Which brings us where we are today – with Uhuru Kenyatta’s supposed popularity coming second only to Paul Kagame’s in East Africa (who won Rwanda’s presidency with 98.6% in the 2017 election), followed closely by Hailemariam Desalegn, who became Ethiopia’s prime minister with 94.9% of the vote. It should concern us that we are headed in the direction of East Africa’s more authoritarian regimes.

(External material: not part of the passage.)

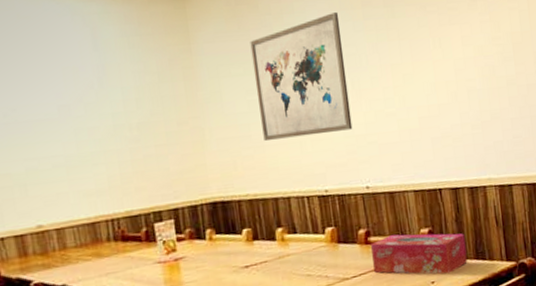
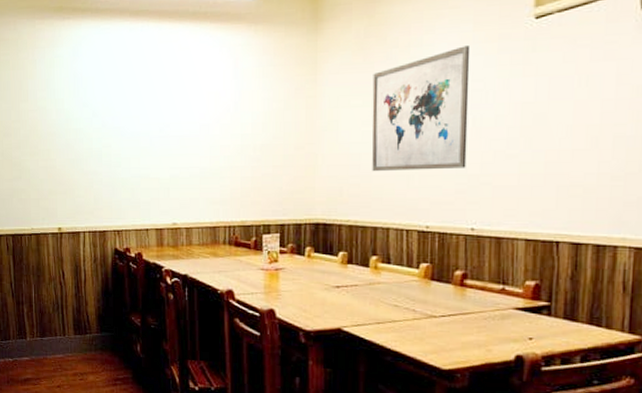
tissue box: present [370,233,467,274] -> none [465,282,579,333]

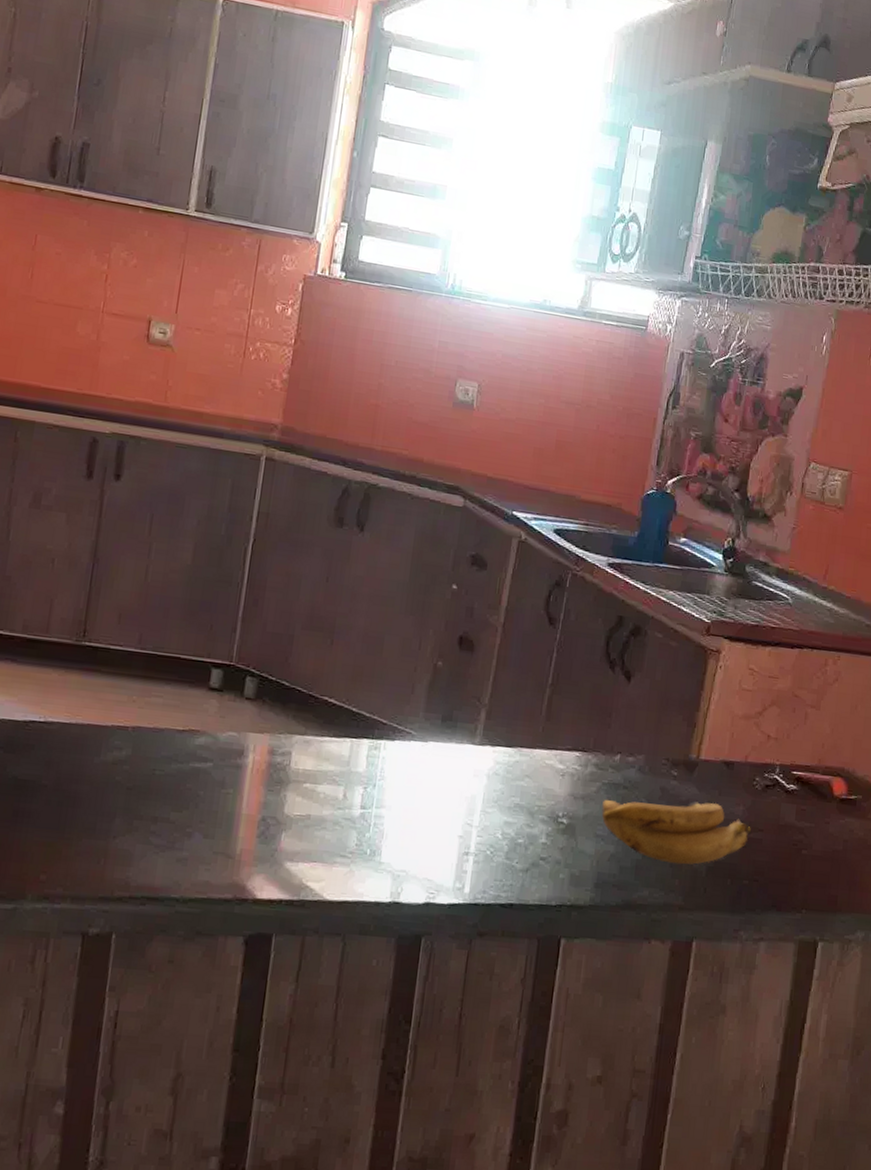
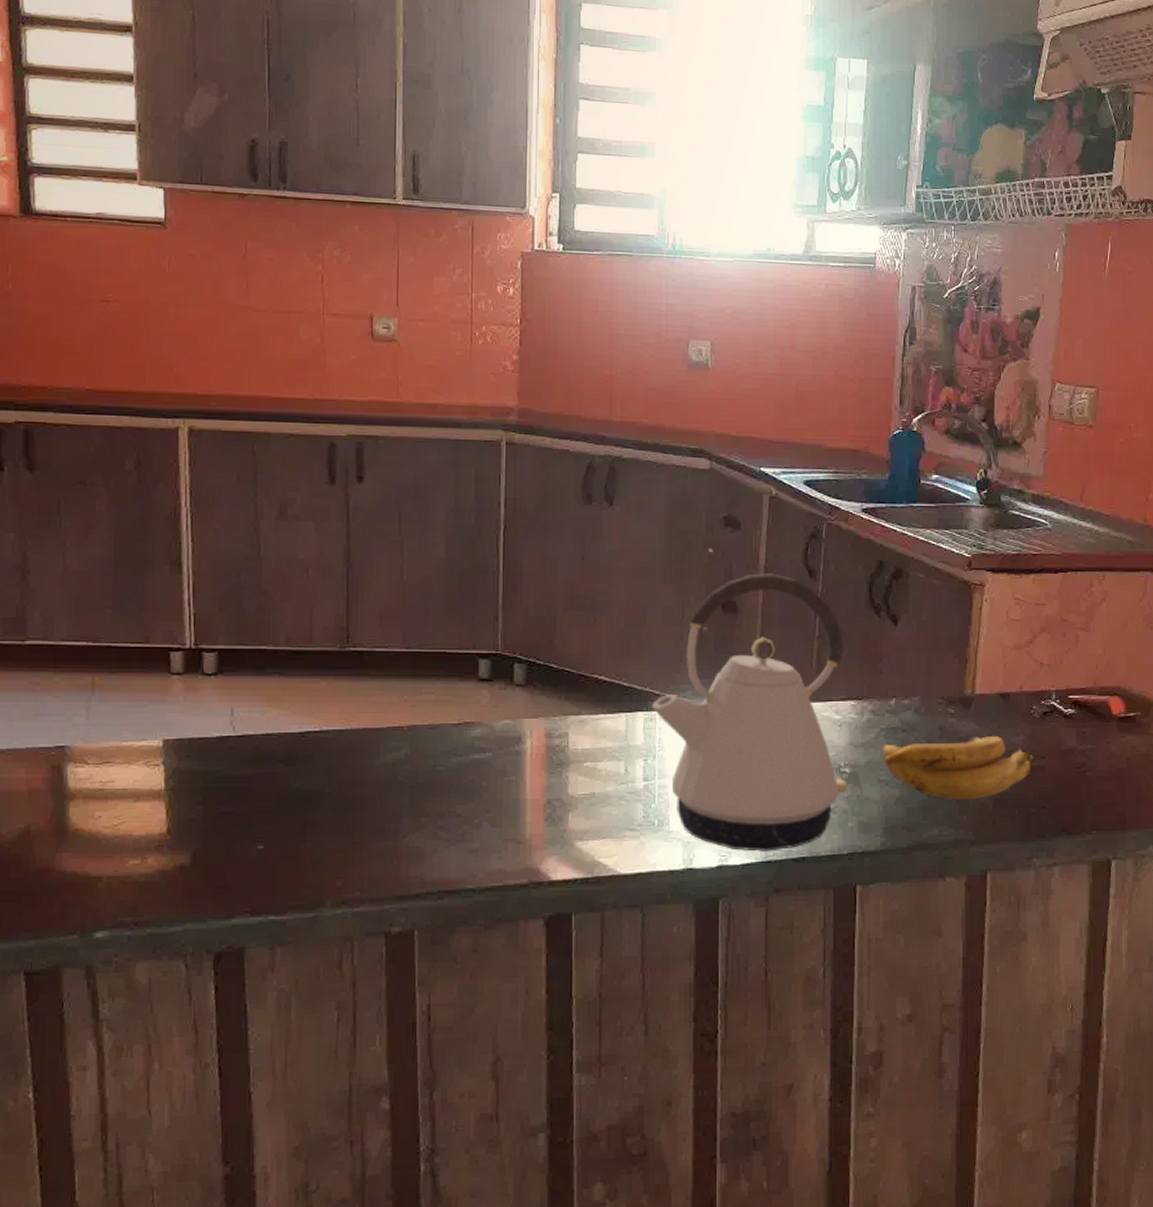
kettle: none [378,615,576,894] -> present [652,573,848,852]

Both Rwanda and Ethiopia are de facto one party states where political repression is the norm. Both countries persecute journalists for doing their jobs and have experienced a year-on-year reduction of freedom of the press. They are intolerant to any opposition, be it from citizens or opposition political parties. Extrajudicial killings are routine (they have been on the rise in Kenya too), and civil society/NGOs are constantly under attack for “undermining government.” Their work on human/women’s/children’s rights, governance and peace building is interfered with both directly and indirectly, until they are unable to act meaningfully.
They invade their “unstable” neighbours (Rwanda has invaded the DRC, Ethiopia and Kenya have invaded Somalia), because this empowers them in two ways: it allows them to shut down internal opposition by rallying around external enemies, which then provides them with “threats” through which they attempt to legitimize their autocracy both locally and internationally (which is why Paul Kagame/Rwanda is a darling of the people both in Africa and the west, and why Uhuru Kenyatta is poised to join him). Because such leaders tend to come to power through farcical elections that are religiously held despite prevailing circumstances, they appear to be democratic and in line with global institutions and norms. This delicate balance of “democracy” and repression also enables their supporters locally to defend them, yet they do not follow the spirit of their laws/constitution, and occasionally fail to follow its letter. However, unlike Rwanda and Ethiopia, our economy is suffering, our people are getting poorer, and we are on course to kill our public institutions (such as schools and hospitals) because of greed and corruption.
This reads like a reenactment of Daniel Arap Moi’s 24 year presidency. If it sounds worrisome, that’s because it is. We must resist authoritarianism.